The RFK Jr. Nomination Is a Disaster for the Pro-Life Cause
Republican senators should count the costs of putting an abortion supporter in charge of HHS.
As the presidential campaign heated up, the Trump–Vance ticket and the Republican Party platform made it exceptionally clear that efforts to enact serious pro-life policy would not be on the table during a second Trump presidency. Nevertheless, Trump’s campaign received abundant support from institutional pro-life leaders, most of whom insisted that the former president could be trusted to back traditional pro-life policy aims once elected.
With the selection of Robert F. Kennedy Jr. to head the Department of Health and Human Services, Trump has given ample reason to believe that his rejection of pro-life policy aims and his promise to relegate abortion to a “states’ rights” issue were in fact quite sincere.
HHS has long been one of the foremost avenues through which presidential administrations enact abortion policy. The department is, for instance, the center of a tug-of-war over whether abortion organizations can receive federal funding through the Title X family planning program. The first Trump administration was able to partially defund abortion providers such as Planned Parenthood by changing Title X regulations, a pro-life victory that was swiftly undone by President Joe Biden’s rabidly pro-abortion HHS chief Xavier Becerra.
Title X funding is just one of quite a few regulatory issues under HHS purview with bearing on abortion policy. Another key consideration is conscience protections for pro-life Americans.

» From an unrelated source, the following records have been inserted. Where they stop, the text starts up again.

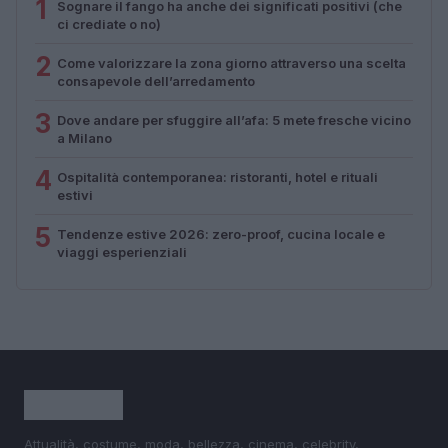
1
Sognare il fango ha anche dei significati positivi (che
ci crediate o no)
2
Come valorizzare la zona giorno attraverso una scelta
consapevole dell’arredamento
3
Dove andare per sfuggire all’afa: 5 mete fresche vicino
a Milano
4
Ospitalità contemporanea: ristoranti, hotel e rituali
estivi
5
Tendenze estive 2026: zero-proof, cucina locale e
viaggi esperienziali
Attualità, costume, moda, bellezza, cinema, celebrity,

Under pro-life administrations, HHS officials have worked to ensure that health-care providers and insurance companies receive conscience protections to avoid being forced to perform or cover abortions; under Democratic administrations, the opposite has been the case.
RFK Jr. hasn’t been especially straightforward about his position on abortion, but on the whole, he has hewed close to the standard Democratic line. In August 2023, he signaled support for a federal law protecting unborn children after the first three months of pregnancy, but his campaign immediately walked this position back, claiming he had misunderstood the question and that he believed abortion is “always” a woman’s right.
This past May, Kennedy repeated several times in an interview that women should be permitted to have an abortion even up until birth. “I think we have to leave it to the women rather than the state,” he said at the time. Shortly thereafter, however, he said “abortion should be unrestricted up until a certain point . . . when the baby is viable outside the womb” and voiced support for “appropriate restrictions on abortion in the final months of pregnancy.”
Having RFK Jr. in charge of HHS will be, at best, a major opportunity cost for pro-lifers, and, at worst, an utter disaster. To my knowledge, there’s no record of his position on conscience protections for pro-lifers or federal funding for abortion providers. Given his undeniable support for the overwhelming majority of abortions, it’s difficult to imagine that he would direct the department to undo what Biden has done to fund and protect abortion through HHS — not to mention that his very nomination suggests there’s little reason to believe Trump would instruct HHS to do so anyway.
What’s more, instating a pro-abortion HHS secretary makes it highly unlikely that the incoming administration will make any progress on reversing the disastrous pro-abortion policies of the Food and Drug Administration, an HHS agency. Kennedy’s statements about how he would consider regulating abortion, if at all, suggest he must be entirely supportive of chemical abortions, which occur earlier in pregnancy. But an essential aim of a pro-life administration ought to be undoing the FDA’s dangerous changes to the safety regulations for chemical-abortion drugs. Chemical abortions now account for about two-thirds of all abortions in the U.S., and while it’s technically a violation of federal law to send these drugs via the postal service, loosened FDA regulations have enabled women to obtain them online and receive them in the mail without ever seeing a health-care professional in person.
Both Trump and Vance have made it abundantly clear that they have no interest in using executive authority to regulate chemical abortion — in fact, both have gone so far as to say that they support legal chemical abortion — so the choice of an abortion supporter to lead HHS doesn’t come as much of a surprise. It is, however, a major loss for pro-lifers, who should expect to see HHS either ignore their policy aims or actively work against them should Kennedy be confirmed. In addition to considering plenty of other noteworthy issues with Trump’s pick, senators who care about the pro-life cause should consider the steep costs of confirming him.